Impute missing air quality data from the EPA AQS dataset with models trained on surrounding air quality stations. Then, predict the air quality at a point using a method similar to that of Falke and Husar.
The code is currently setup to predict the PM10 concentration at a point. Data missing from PM10 monitors is filled in with models trained on surrounding PM10, PM2.5, CO, and/or ozone data.
Many EPA AQS sites only report air quality values once every 3, 6, or 12 days, and stations frequently experience downtime. To fill in missing data and create a more complete datase, neural networks are trained to predict stations' readings based on available readings from stations nearby.
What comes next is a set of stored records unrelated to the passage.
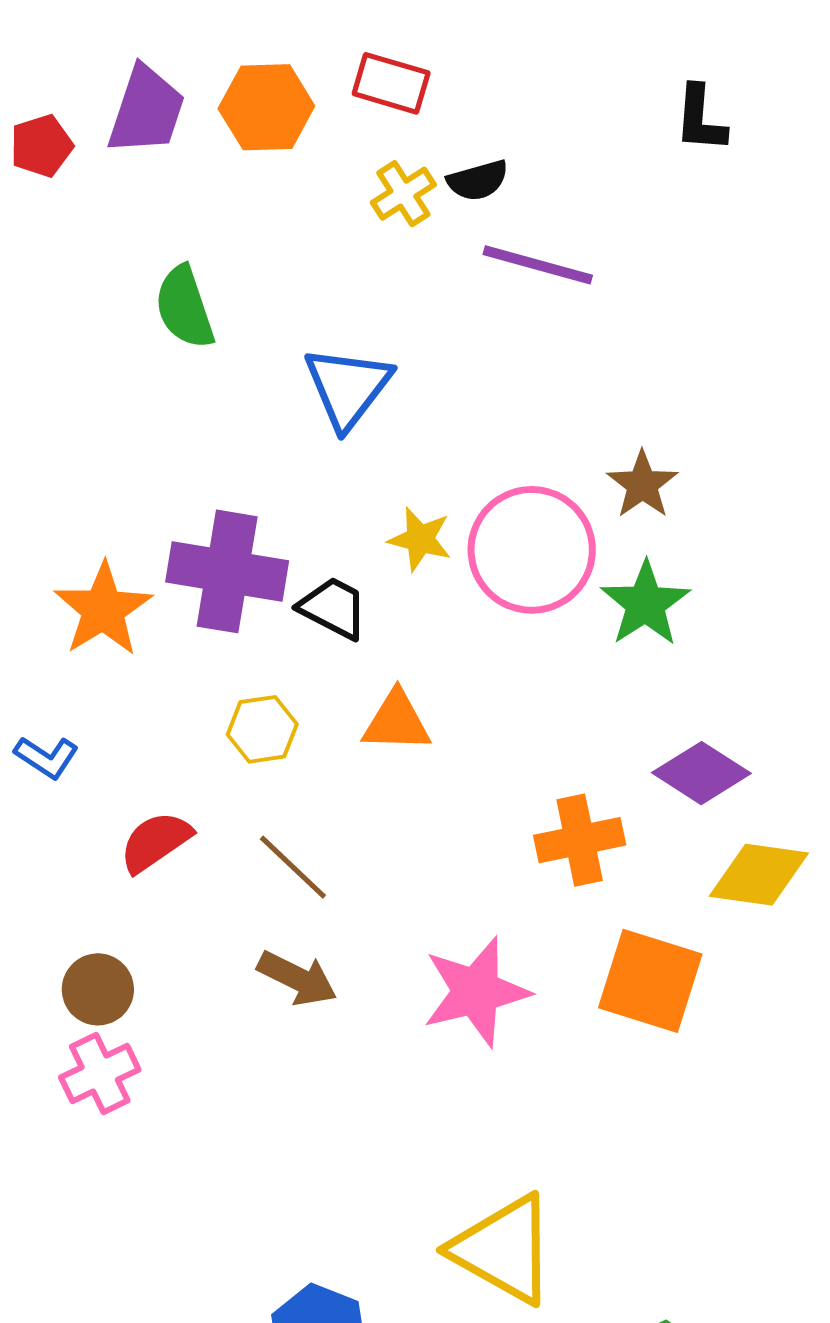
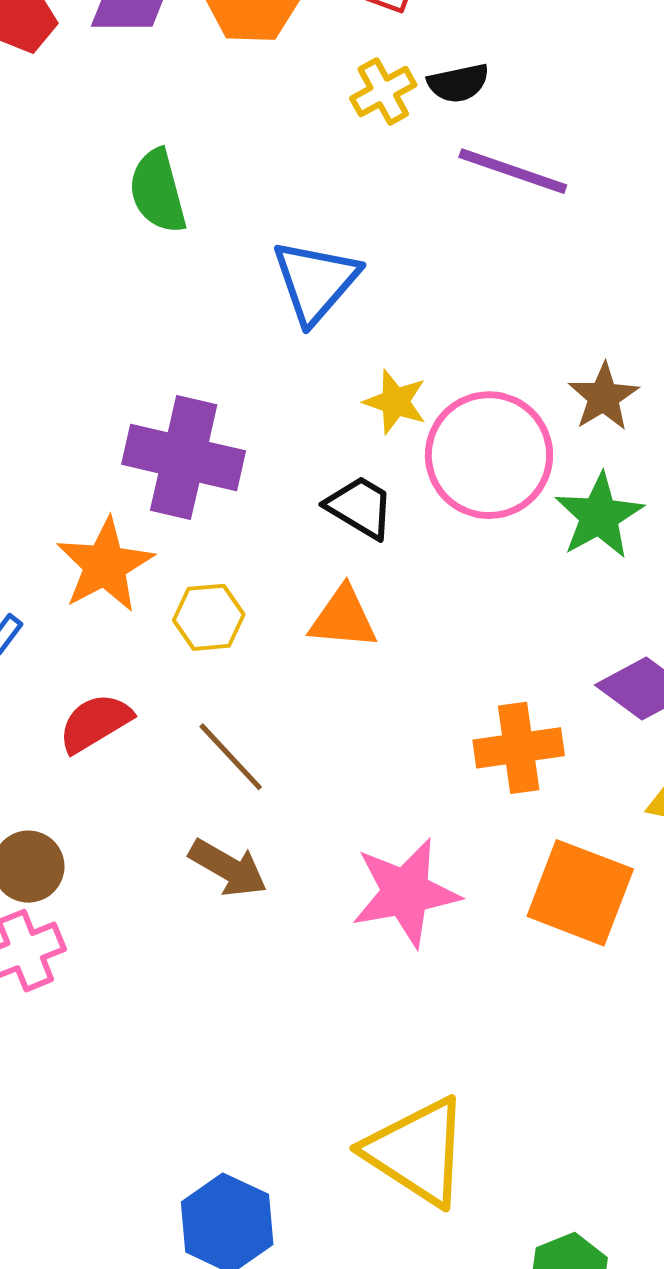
yellow star: (420, 539) -> (395, 402), moved
black trapezoid: (333, 608) -> (360, 507), moved
orange star: (103, 609) -> (105, 565), moved

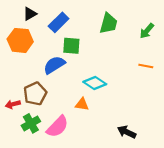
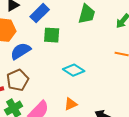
blue semicircle: (54, 65) -> (21, 51), moved
orange triangle: (82, 104) -> (71, 104), moved, turned -32

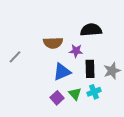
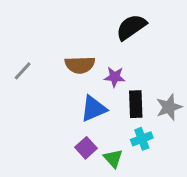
black semicircle: (91, 30) -> (131, 27), moved, turned -30
gray line: (15, 57) -> (23, 71), moved
green triangle: (75, 94) -> (113, 158), moved

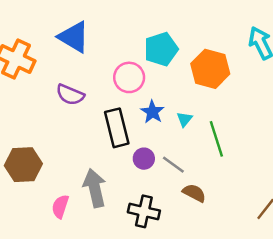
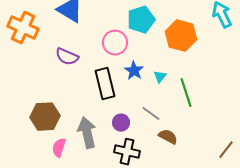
purple circle: (144, 159) -> (121, 123), moved
brown hexagon: (23, 165) -> (45, 117), moved

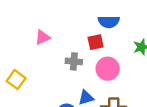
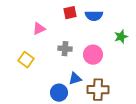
red square: (96, 42) -> (70, 13), moved
yellow square: (16, 80) -> (26, 60), moved

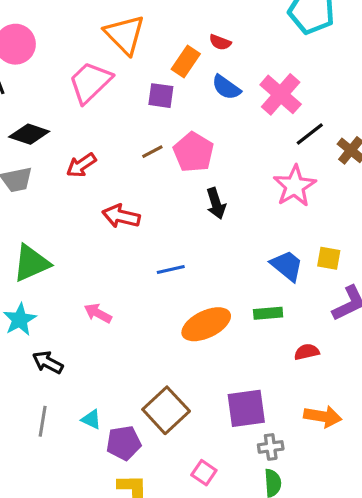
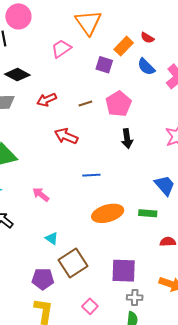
pink trapezoid: (90, 82) -> (61, 49), size x0.7
brown line: (152, 152) -> (85, 103), moved
cyan triangle: (91, 419) -> (52, 238), moved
The figure below shows the available (black) and filled-in (red) data for a PM10 station in Florida. The filled-in data is the output of a model trained on the available data, with surrounding air quality stations (whose readings are shown below the plot) as predictors. For this station, data is only reported through 2012; values for remaining days are filled in with the model.
Values reported or imputed for the stations surrounding a point are used to predict the air quality at the point, based on the weighted averaging of Falke and Husar. This approach scales a station's weight with the inverse square of the distance and accounts for the spatial clustering of stations. The temporal considerations presented in the paper are not included in the weighting here.
To test the algorithm, one EPA PM10 station is chosen as a "test" station and its readings are removed from the database and reserved for validation.
The map below shows the point at which the PM10 concentration is being estimated (the red X), the EPA AQS PM10 stations used in this estimation (the black circles), and the other air quality stations used to impute missing values in the PM10 stations (the colored triangles: black are other PM10 stations, green are PM2.5 stations; magenta are CO stations).
Below is a plot of the target data recorded at the red X which was reserved for validation (green), and the estimation as determined with (black) and without (grey) missing PM10 data filled in. Both daily values (top) and a 14-day rolling mean (bottom) are shown. The rolling value is relevant to correlating PM10 with PV soiling trends, since we define soiling periods to be at least 14 days in length.
To estimate air quality at a point with or without missing data imputed first, run aq_estimation.py
and adjust the inputs in "User Inputs" as necessary.
To run the validation, download air quality data (at least PM10 and PM2.5) from the EPA and put the location of the directory with the .csv
s in folder
in AQ_ML.py
. Run the script validate_many.py
, in which the coordinates of a PM10 station for which there is daily reported data are picked from test_locations.csv
. Data from this station is removed from the dataset and used in validation (as shown above). Choose r_max_interp
and r_max_ML
such that a suitable number of stations are chosen for interpolation and creating the models; this step may be automated in the future.